O que se pede
Imprima, sem alterar nada, tudo o que vai de "A eleição do" até "eleger seus amiguinhos." no texto sobre a eleição de Sebastián Piñera.

• Postado por Tiago

A eleição do empresário multimilionário Sebastián Piñera pra suceder a presidente chilena Michelle Bachelet, encerrando o ciclo de 20 anos de poder de uma coligação de centro-esquerda no país, demonstra pros parlamentares de oposição no Brasil e até mesmo para a base do governo Lula que a boa avaliação de um presidente é insuficiente para eleger seus amiguinhos.

Pelo menos esta é a opinião de lideranças da oposição. “O povo vota em circunstâncias e pela sua própria deliberação e não em quem se manda votar”, afirmou o líder do DEM no senado, José Agripino Maia (RN). Ele acrescentou que, ao verificar o que ocorreu nas eleições do ano passado, esse processo pode se repetir no Brasil, onde o presidente barbudinho tenta fazer da ministra da Casa Civil, Dilma Rousseff, sua sucessora.

Registros contidos em um conjunto de dados

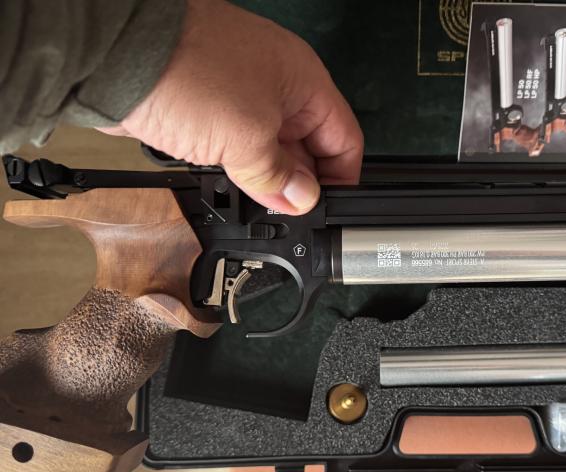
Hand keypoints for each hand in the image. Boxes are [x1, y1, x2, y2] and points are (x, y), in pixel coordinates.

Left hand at [103, 0, 362, 214]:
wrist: (116, 56)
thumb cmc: (190, 73)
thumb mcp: (249, 138)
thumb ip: (279, 176)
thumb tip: (302, 201)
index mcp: (304, 83)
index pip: (344, 138)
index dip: (341, 179)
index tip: (327, 213)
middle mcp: (278, 89)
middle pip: (308, 149)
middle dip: (298, 186)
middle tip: (286, 217)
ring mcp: (241, 100)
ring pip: (269, 152)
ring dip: (265, 182)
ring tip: (256, 206)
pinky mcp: (208, 112)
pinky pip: (236, 150)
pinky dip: (236, 172)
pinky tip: (231, 190)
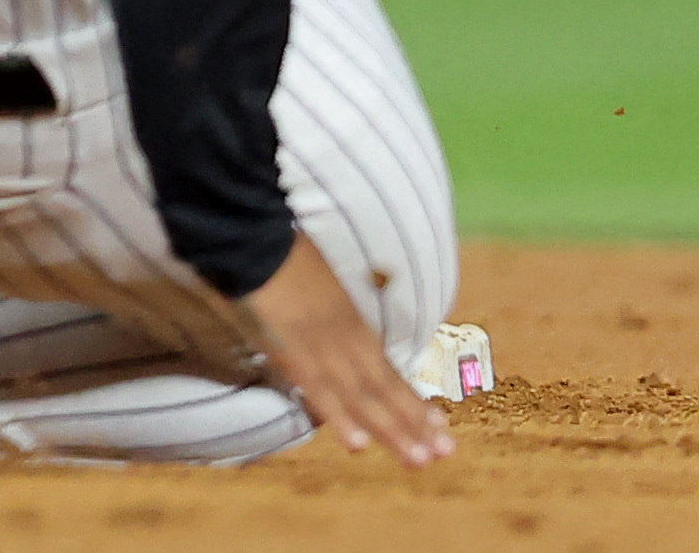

Resposta ao exercício
A eleição do empresário multimilionário Sebastián Piñera pra suceder a presidente chilena Michelle Bachelet, encerrando o ciclo de 20 anos de poder de uma coligação de centro-esquerda no país, demonstra pros parlamentares de oposição no Brasil e até mesmo para a base do governo Lula que a boa avaliação de um presidente é insuficiente para eleger seus amiguinhos.